Have been looking for a new livery yard as owners of my current yard are selling up. Time is on my side so am looking for a yard that fits all my criteria, make new friends and spend a lot of time up there. 

Does anyone know anything about park farm? I've had a google and looked up website but there's not much info. 

I viewed it about 10 years ago but have heard its been taken over and has changed a lot since then so any info or experiences you have would be great x


----------



## JennBags (10 July 2013)

I've heard nothing either good or bad about it...I think they specialise in "Natural Horsemanship" though, which (rightly or wrongly) would put me off a little bit 

I think Toffee44 knows a little about it though - you could try PMing her if she doesn't appear on this thread 

Whereabouts are you based, and what sort of yard are you looking for?


----------



## Toffee44 (10 July 2013)

Far as a I know it's a nice yard been down for lessons. Adam who runs it is very approachable, very into setting up a horsey community. 

Where are u?


----------



## Toffee44 (10 July 2013)

Although he is a "horse whisperer" I would say he's very practical sympathetic and there is no parelli about him


----------



## kizmund (14 July 2013)

JennBags said:



			I've heard nothing either good or bad about it...I think they specialise in "Natural Horsemanship" though, which (rightly or wrongly) would put me off a little bit 

I think Toffee44 knows a little about it though - you could try PMing her if she doesn't appear on this thread 

Whereabouts are you based, and what sort of yard are you looking for?
		
Click to expand...

I'm based in near Worthing, looking for a friendly yard with good turnout and a school. 
I posted because the natural horsemanship title put me off a bit!
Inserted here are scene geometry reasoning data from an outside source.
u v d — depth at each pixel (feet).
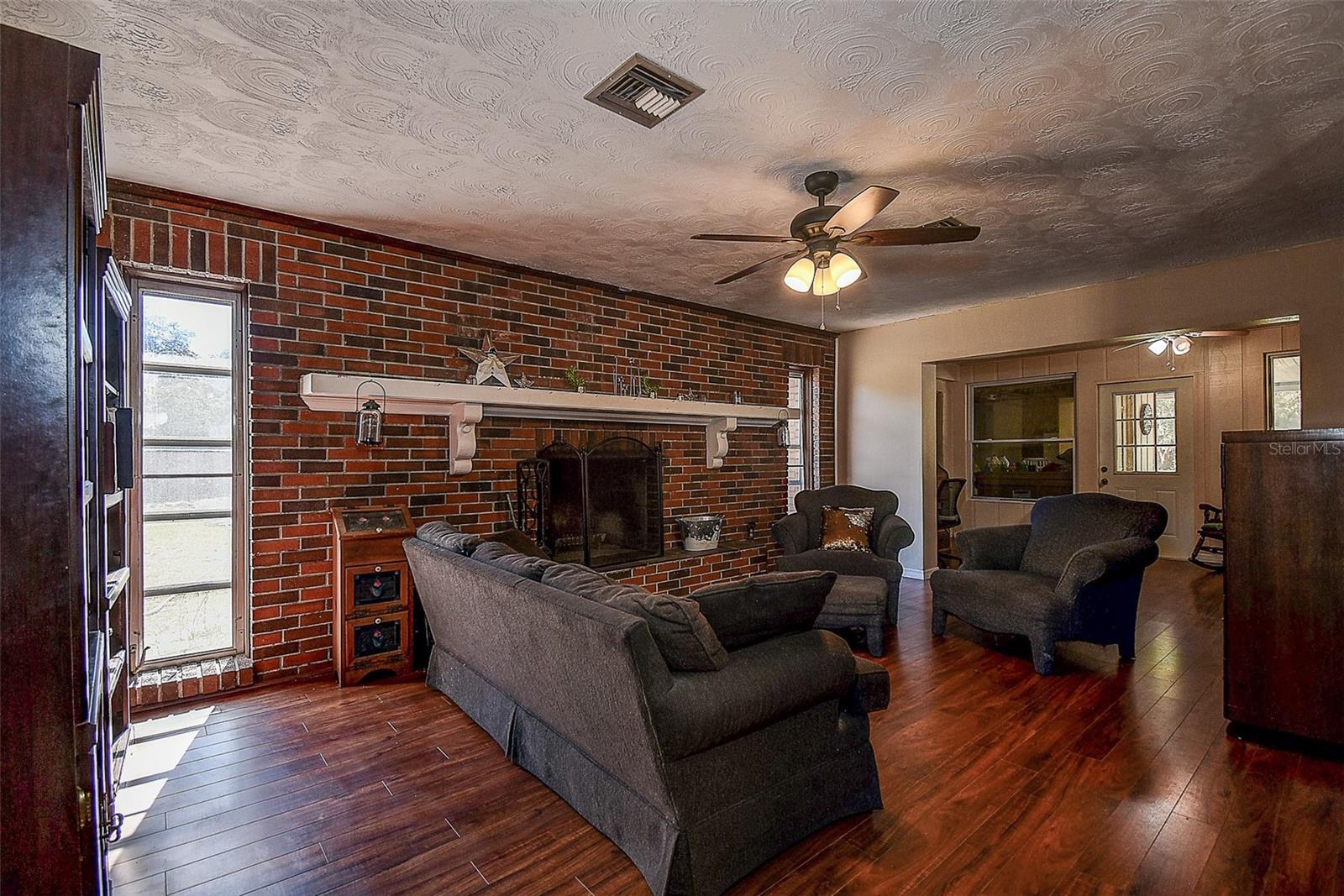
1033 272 13.55
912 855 5.94
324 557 10.52
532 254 12.27
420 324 11.61
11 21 5.47
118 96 6.77
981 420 25.45
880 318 18.38
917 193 9.45
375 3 5.32
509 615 6.88
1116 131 7.63
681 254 12.27
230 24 5.59
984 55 6.11
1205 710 9.16
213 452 10.00
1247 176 8.91
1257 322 12.41
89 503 4.59
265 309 10.02
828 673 6.16
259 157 8.21
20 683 3.06
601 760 6.19
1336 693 7.54
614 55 6.10
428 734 8.46
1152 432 21.43
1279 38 5.85
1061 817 6.51
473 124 7.39
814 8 5.43
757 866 5.71
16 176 3.09
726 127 7.49
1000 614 11.40
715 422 16.29
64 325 3.17
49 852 3.11
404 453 11.39
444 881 5.64
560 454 13.64
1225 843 6.05
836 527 15.14
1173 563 20.25
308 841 6.19
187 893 5.48
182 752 7.94
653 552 15.26
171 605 9.72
I wouldn't like to feel pressured to do things a certain way.


----------



## kizmund (14 July 2013)

Toffee44 said:



			Although he is a "horse whisperer" I would say he's very practical sympathetic and there is no parelli about him 

Click to expand...

Thanks for your reply! I quite like a busy yard, is it busy would you say? Also what's the grazing like? 

I don't want to make arrangements to look at yard to discover when I'm there that it doesn't meet my needs  feel a bit of a timewaster if I did that.


----------



## Sussexbythesea (15 July 2013)

When my friend was there pre Adam the grazing was good but she ended up moving because it was too rich for her Highland X. 

Why don't you ring and ask some questions if it doesn't sound like it is what you want then don't go and see it. If it does then go and look around that is the only way you will know if it feels right for you. I don't get why you think you will be wasting anyone's time unless you are not serious about moving. He is running a business of course he will want to show potential clients around. This is normal practice.


----------



## JennBags (15 July 2013)

Are you looking for DIY or part livery?


----------